In this time of shelter-in-place, I have found myself using digital tools for social interaction. The online Google products, namely Docs, Sheets, and Slides, turn out to be particularly useful for designing little puzzles that players can engage with collaboratively.

Copy the Google Sheet

The solution is a 5x5 crossword, similar to the New York Times daily mini. The crossword clues are not in the excel sheet. The DM should let players discover them elsewhere - perhaps getting them off of an NPC's hard drive, etc.

Example clues are:

1. Great _____!
2. Crouch in fear
3. Hold and state as one's opinion
4. "I thought", Fr.
5. In Euler's famous formula: V - E + F = 2, value E is the number of these

A. Relevant extent of subject matter
B. Deal with something difficult, past tense
C. Yet to be paid
D. Opposite of relaxed
E. Undirected graphs in which any two vertices are connected by exactly one path

Under The Hood

The Google sheet has a hidden sub-sheet that gets referenced when users enter in their values.
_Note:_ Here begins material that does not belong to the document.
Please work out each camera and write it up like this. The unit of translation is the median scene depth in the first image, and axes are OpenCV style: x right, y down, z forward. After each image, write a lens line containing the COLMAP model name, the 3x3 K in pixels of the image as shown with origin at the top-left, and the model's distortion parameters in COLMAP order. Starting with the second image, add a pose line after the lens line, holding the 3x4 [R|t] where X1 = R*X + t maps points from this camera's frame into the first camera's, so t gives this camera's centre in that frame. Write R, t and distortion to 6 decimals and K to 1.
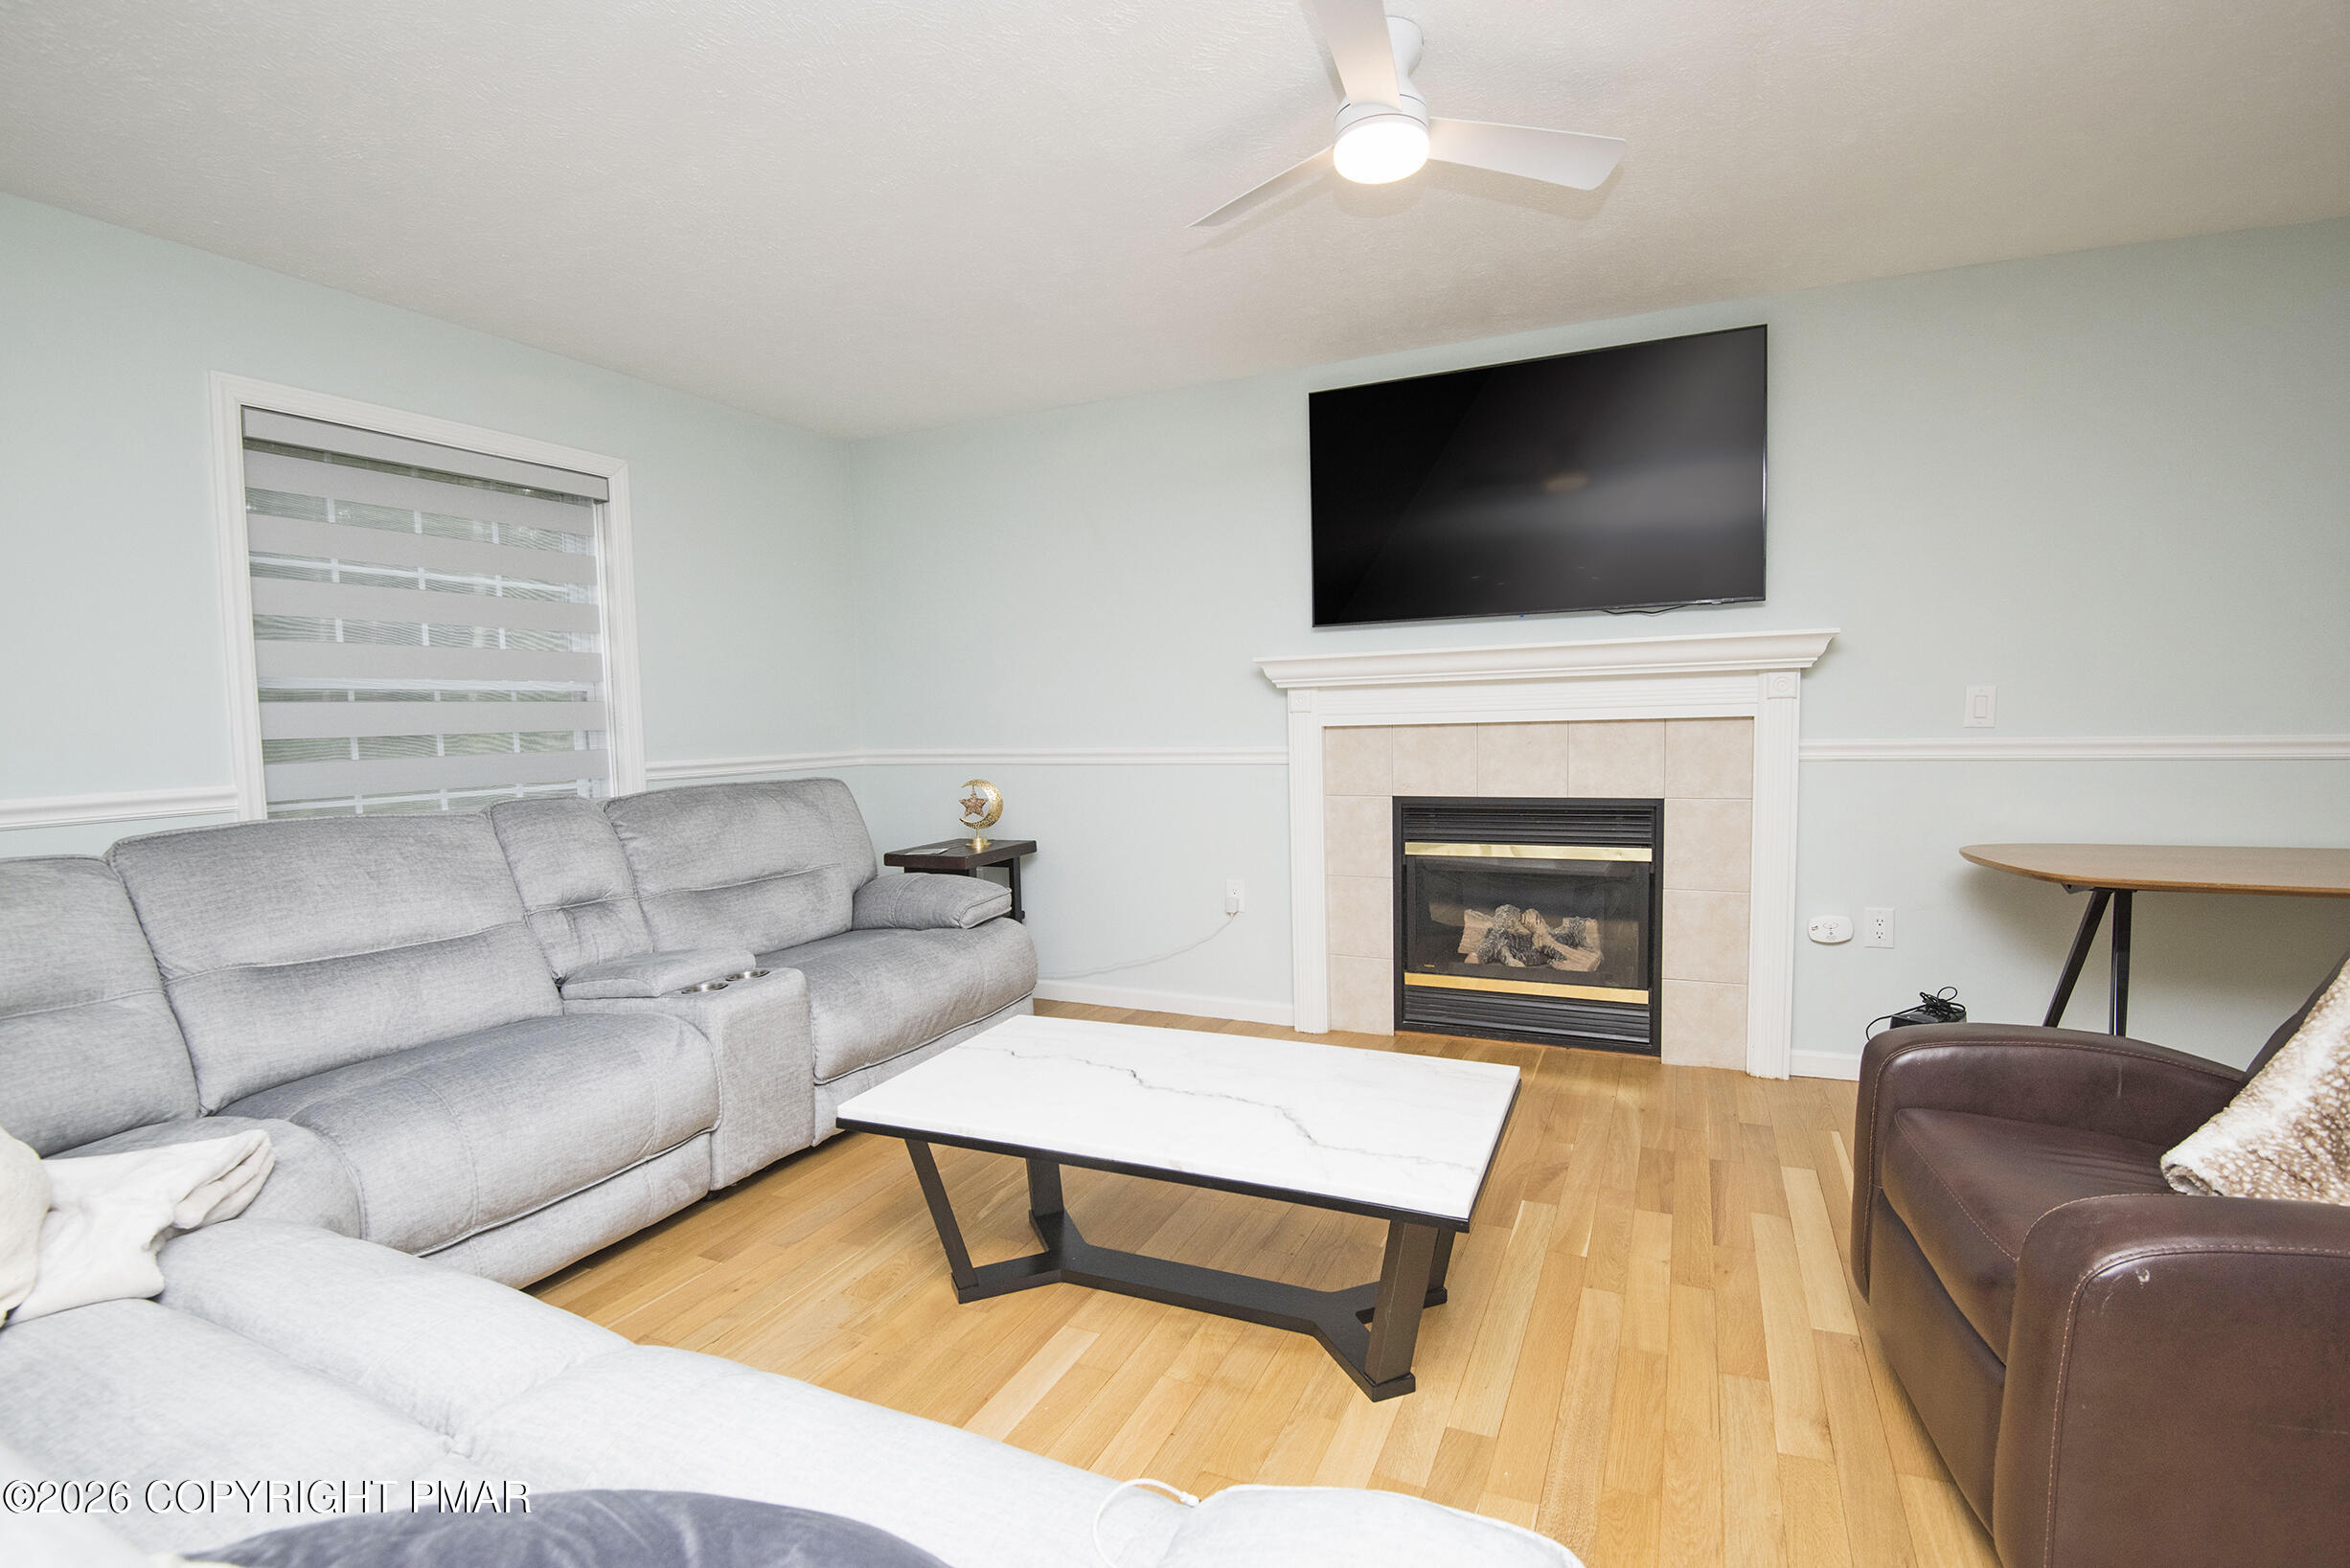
lens RADIAL K [[1113.6, 0, 1178.9], [0, 1113.6, 786.0], [0, 0, 1]] dist [-0.001319, -0.037512]
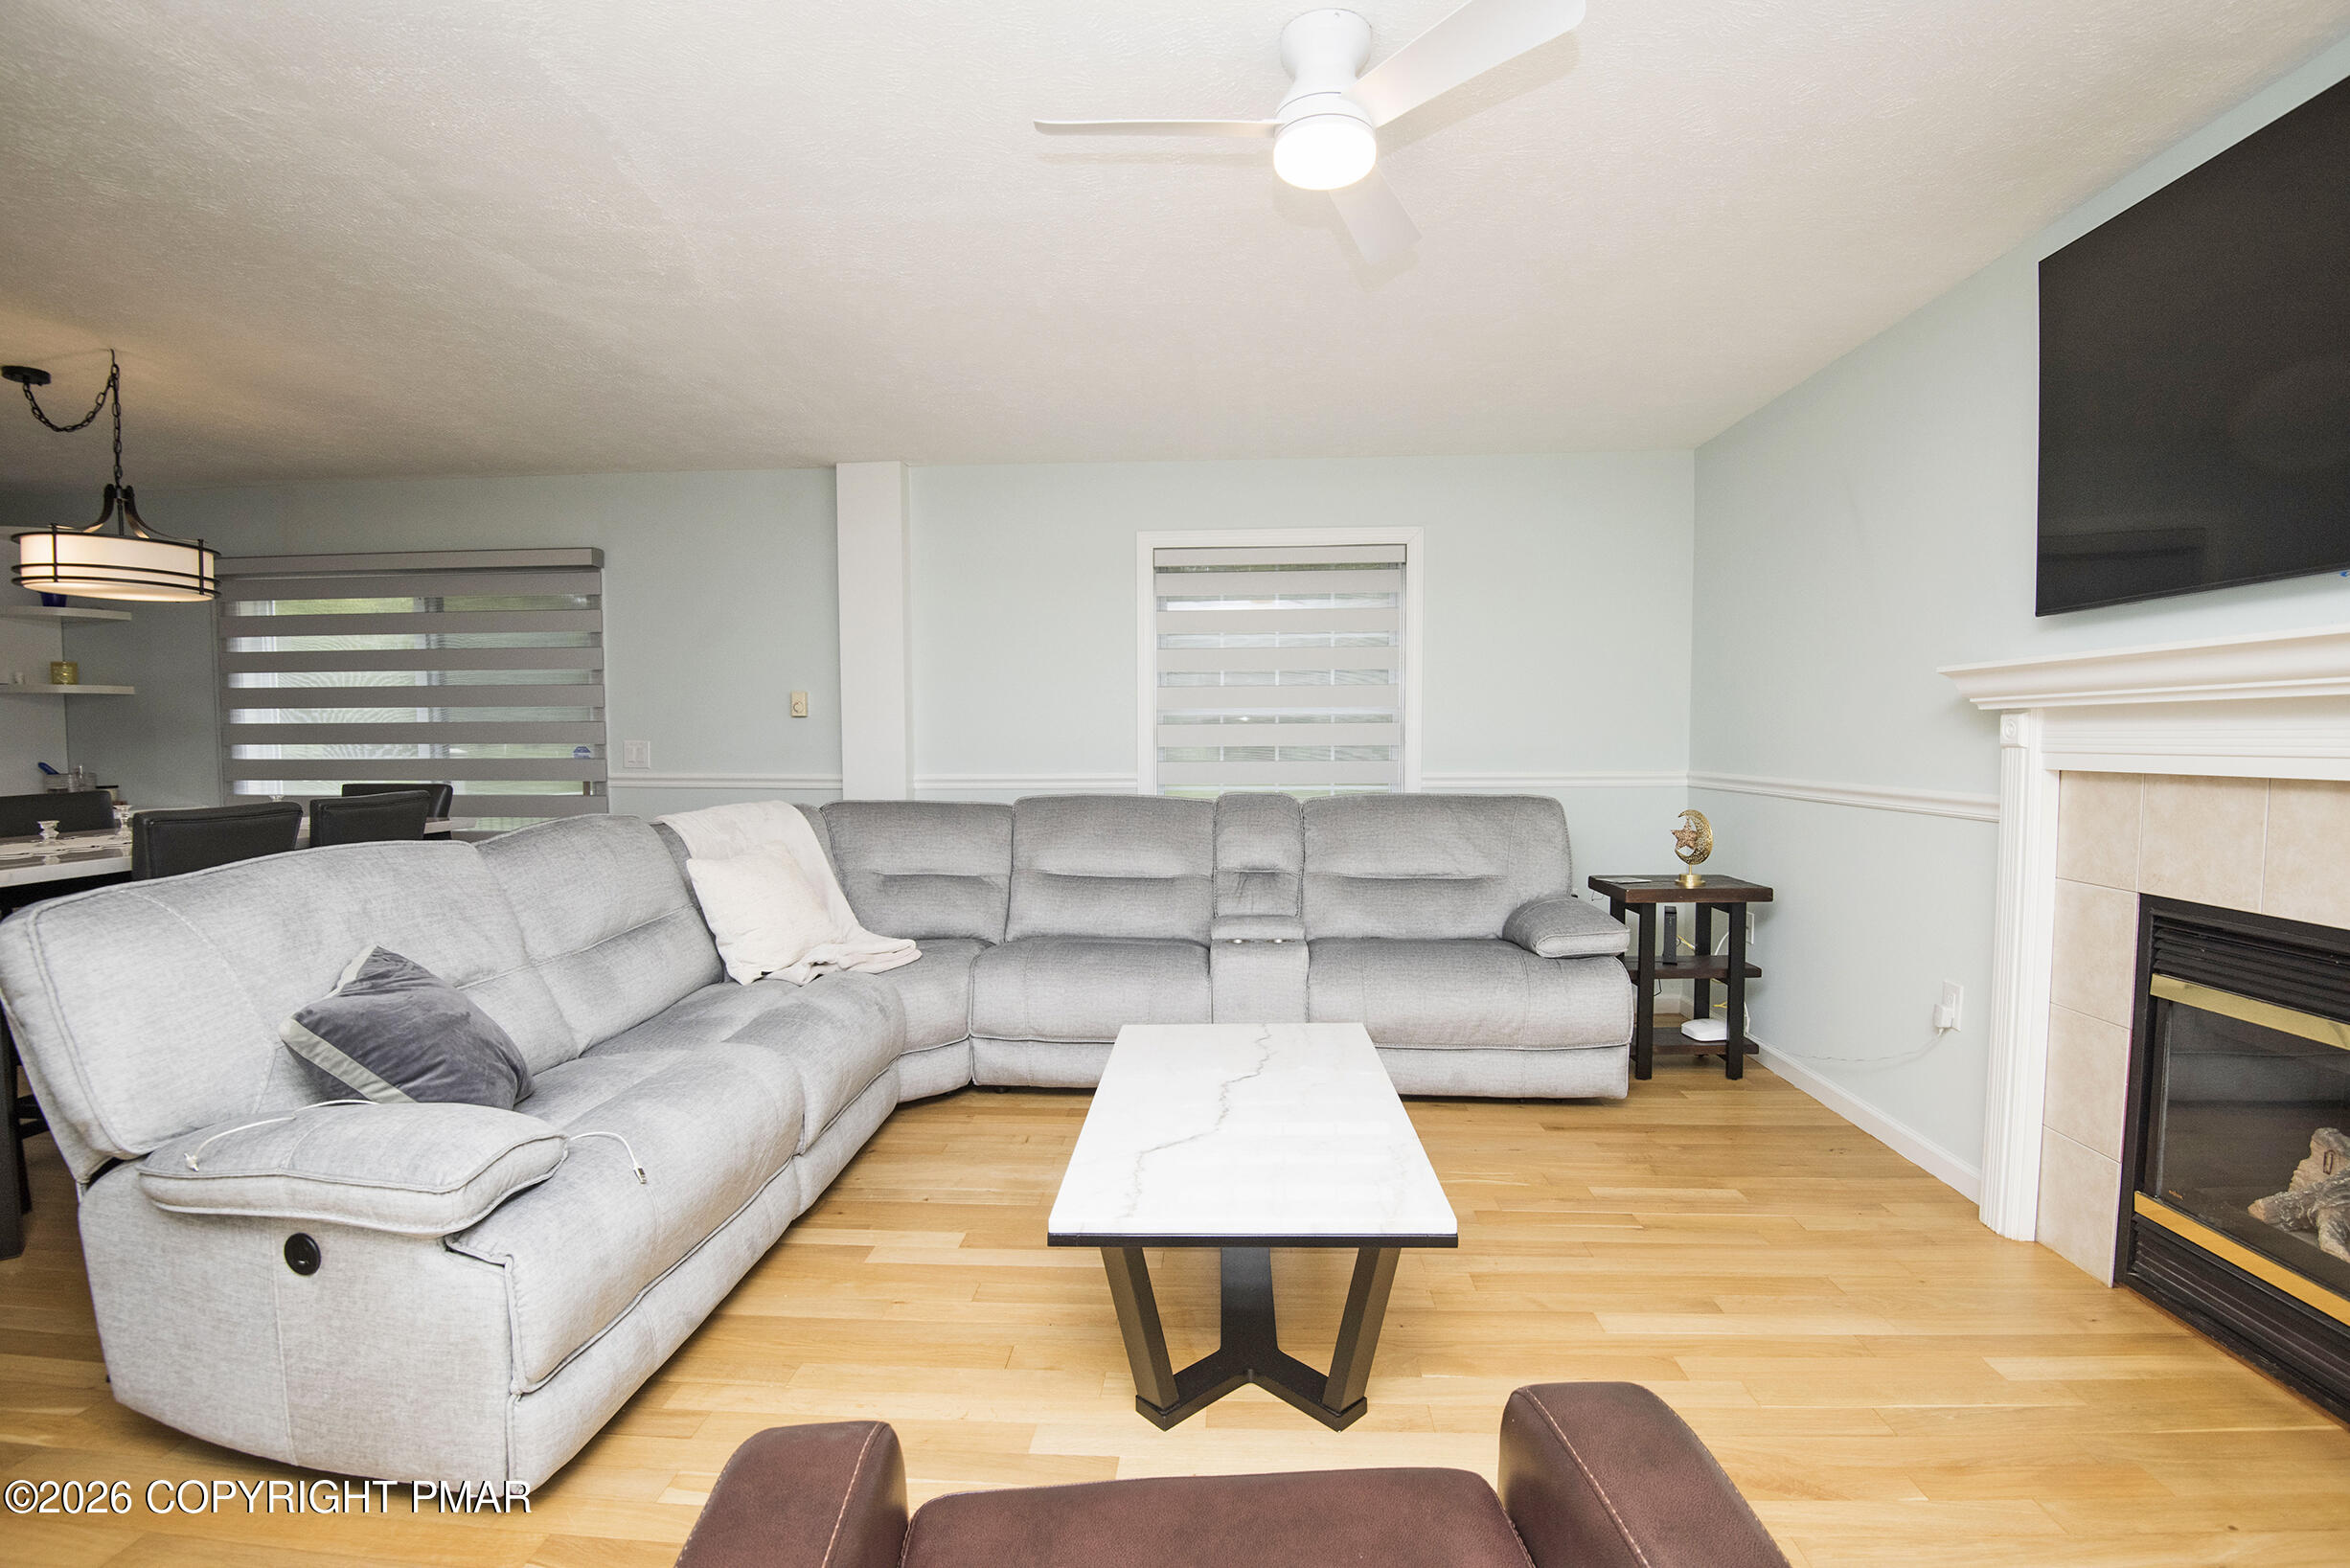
lens RADIAL K [[1099.7, 0, 1166.1], [0, 1099.7, 790.5], [0, 0, 1]] dist [-0.001109, -0.000231]
pose [[0.358174, 0.065156, -0.931379, 0.550500], [-0.056854, 0.997233, 0.047899, -0.043972], [0.931922, 0.035796, 0.360887, 0.302901]]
If their values match the reference table, then the link below the mini points to the ACCESS GRANTED cell (which has a hyperlink) instead of the original ACCESS DENIED cell. You can change the puzzle, change the text, change the hyperlink, etc.

Players can of course get too clever using Google sheet tricks to try to back out what is in this hidden subsheet. As a DM it is up to you to what extent you want to lay down ground laws or let them "cheat".